## What the task requires:
For each line below that contains the word "Nasıl", return that line.

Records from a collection

════════

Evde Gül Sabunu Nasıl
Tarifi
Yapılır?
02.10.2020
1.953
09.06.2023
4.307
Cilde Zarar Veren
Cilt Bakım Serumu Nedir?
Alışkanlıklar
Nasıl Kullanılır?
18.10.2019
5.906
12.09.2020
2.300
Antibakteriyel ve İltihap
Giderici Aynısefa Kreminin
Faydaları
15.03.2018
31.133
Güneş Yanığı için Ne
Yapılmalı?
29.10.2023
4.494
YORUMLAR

════════

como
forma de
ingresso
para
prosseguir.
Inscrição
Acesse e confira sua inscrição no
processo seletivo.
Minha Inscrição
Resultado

════════

## Exercise output:
Evde Gül Sabunu Nasıl
Nasıl Kullanılır?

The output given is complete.